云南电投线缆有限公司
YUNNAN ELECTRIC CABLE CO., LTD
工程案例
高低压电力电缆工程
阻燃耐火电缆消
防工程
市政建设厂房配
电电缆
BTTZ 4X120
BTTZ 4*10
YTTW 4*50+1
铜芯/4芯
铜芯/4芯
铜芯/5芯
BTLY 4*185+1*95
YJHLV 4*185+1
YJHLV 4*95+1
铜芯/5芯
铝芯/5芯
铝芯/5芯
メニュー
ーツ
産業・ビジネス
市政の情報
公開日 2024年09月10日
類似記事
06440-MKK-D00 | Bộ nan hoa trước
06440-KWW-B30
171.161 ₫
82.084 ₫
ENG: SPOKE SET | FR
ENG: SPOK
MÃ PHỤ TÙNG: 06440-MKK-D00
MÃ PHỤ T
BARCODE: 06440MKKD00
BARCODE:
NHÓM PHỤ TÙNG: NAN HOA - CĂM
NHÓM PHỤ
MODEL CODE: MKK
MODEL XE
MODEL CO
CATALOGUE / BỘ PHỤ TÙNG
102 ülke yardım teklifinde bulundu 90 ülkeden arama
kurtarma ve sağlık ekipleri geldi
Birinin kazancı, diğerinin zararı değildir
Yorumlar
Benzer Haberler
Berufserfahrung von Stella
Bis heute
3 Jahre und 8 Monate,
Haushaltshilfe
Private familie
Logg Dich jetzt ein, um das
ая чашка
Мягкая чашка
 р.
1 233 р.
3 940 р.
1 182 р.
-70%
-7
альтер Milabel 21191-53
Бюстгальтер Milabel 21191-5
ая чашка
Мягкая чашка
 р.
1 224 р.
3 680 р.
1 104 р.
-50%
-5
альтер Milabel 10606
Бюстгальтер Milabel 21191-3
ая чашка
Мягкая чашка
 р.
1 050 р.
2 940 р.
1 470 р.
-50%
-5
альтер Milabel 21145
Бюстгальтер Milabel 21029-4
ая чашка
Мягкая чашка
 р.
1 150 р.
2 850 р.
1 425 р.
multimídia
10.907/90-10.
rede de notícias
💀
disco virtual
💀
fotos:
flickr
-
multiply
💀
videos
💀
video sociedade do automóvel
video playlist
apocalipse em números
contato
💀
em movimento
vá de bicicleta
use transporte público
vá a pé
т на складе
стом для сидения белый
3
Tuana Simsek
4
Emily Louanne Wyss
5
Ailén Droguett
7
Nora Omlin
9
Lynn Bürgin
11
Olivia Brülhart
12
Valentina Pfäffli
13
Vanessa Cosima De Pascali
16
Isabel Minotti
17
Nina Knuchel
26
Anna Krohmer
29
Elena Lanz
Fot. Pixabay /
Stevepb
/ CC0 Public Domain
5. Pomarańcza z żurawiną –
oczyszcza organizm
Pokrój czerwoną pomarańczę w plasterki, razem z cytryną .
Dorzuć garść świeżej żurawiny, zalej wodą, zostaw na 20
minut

EXERCISE BRIEF - Lay out every line of the records above as a JSON list of strings, one string per line, with blank lines left out.

WRITTEN ANSWER -
[
  "云南电投线缆有限公司",
  "YUNNAN ELECTRIC CABLE CO., LTD",
  "工程案例",
  "高低压电力电缆工程",
  "阻燃耐火电缆消",
  "防工程",
  "市政建设厂房配",
  "电电缆",
  "BTTZ 4X120",
  "BTTZ 4*10",
  "YTTW 4*50+1",
  "铜芯/4芯",
  "铜芯/4芯",
  "铜芯/5芯",
  "BTLY 4*185+1*95",
  "YJHLV 4*185+1",
  "YJHLV 4*95+1",
  "铜芯/5芯",
  "铝芯/5芯",
  "铝芯/5芯",
  "メニュー",
  "ーツ",
  "産業・ビジネス",
  "市政の情報",
  "公開日 2024年09月10日",
  "類似記事",
  "06440-MKK-D00 | Bộ nan hoa trước",
  "06440-KWW-B30",
  "171.161 ₫",
  "82.084 ₫",
  "ENG: SPOKE SET | FR",
  "ENG: SPOK",
  "MÃ PHỤ TÙNG: 06440-MKK-D00",
  "MÃ PHỤ T",
  "BARCODE: 06440MKKD00",
  "BARCODE:",
  "NHÓM PHỤ TÙNG: NAN HOA - CĂM",
  "NHÓM PHỤ",
  "MODEL CODE: MKK",
  "MODEL XE",
  "MODEL CO",
  "CATALOGUE / BỘ PHỤ TÙNG",
  "102 ülke yardım teklifinde bulundu 90 ülkeden arama",
  "kurtarma ve sağlık ekipleri geldi",
  "Birinin kazancı, diğerinin zararı değildir",
  "Yorumlar",
  "Benzer Haberler",
  "Berufserfahrung von Stella",
  "Bis heute",
  "3 Jahre und 8 Monate,",
  "Haushaltshilfe",
  "Private familie",
  "Logg Dich jetzt ein, um das",
  "ая чашка",
  "Мягкая чашка",
  " р.",
  "1 233 р.",
  "3 940 р.",
  "1 182 р.",
  "-70%",
  "-7",
  "альтер Milabel 21191-53",
  "Бюстгальтер Milabel 21191-5",
  "ая чашка",
  "Мягкая чашка",
  " р.",
  "1 224 р.",
  "3 680 р.",
  "1 104 р.",
  "-50%",
  "-5",
  "альтер Milabel 10606",
  "Бюстгальтер Milabel 21191-3",
  "ая чашка",
  "Мягкая чашка",
  " р.",
  "1 050 р.",
  "2 940 р.",
  "1 470 р.",
  "-50%",
  "-5",
  "альтер Milabel 21145",
  "Бюстгальтер Milabel 21029-4",
  "ая чашка",
  "Мягкая чашка",
  " р.",
  "1 150 р.",
  "2 850 р.",
  "1 425 р.",
  "multimídia",
  "10.907/90-10.",
  "rede de notícias",
  "💀",
  "disco virtual",
  "💀",
  "fotos:",
  "flickr",
  "-",
  "multiply",
  "💀",
  "videos",
  "💀",
  "video sociedade do automóvel",
  "video playlist",
  "apocalipse em números",
  "contato",
  "💀",
  "em movimento",
  "vá de bicicleta",
  "use transporte público",
  "vá a pé",
  "т на складе",
  "стом для сидения белый",
  "3",
  "Tuana Simsek",
  "4",
  "Emily Louanne Wyss",
  "5",
  "Ailén Droguett",
  "7",
  "Nora Omlin",
  "9",
  "Lynn Bürgin",
  "11",
  "Olivia Brülhart",
  "12",
  "Valentina Pfäffli",
  "13",
  "Vanessa Cosima De Pascali",
  "16",
  "Isabel Minotti",
  "17",
  "Nina Knuchel",
  "26",
  "Anna Krohmer",
  "29",
  "Elena Lanz",
  "Fot. Pixabay /",
  "Stevepb",
  "/ CC0 Public Domain",
  "5. Pomarańcza z żurawiną –",
  "oczyszcza organizm",
  "Pokrój czerwoną pomarańczę w plasterki, razem z cytryną .",
  "Dorzuć garść świeżej żurawiny, zalej wodą, zostaw na 20",
  "minut"
]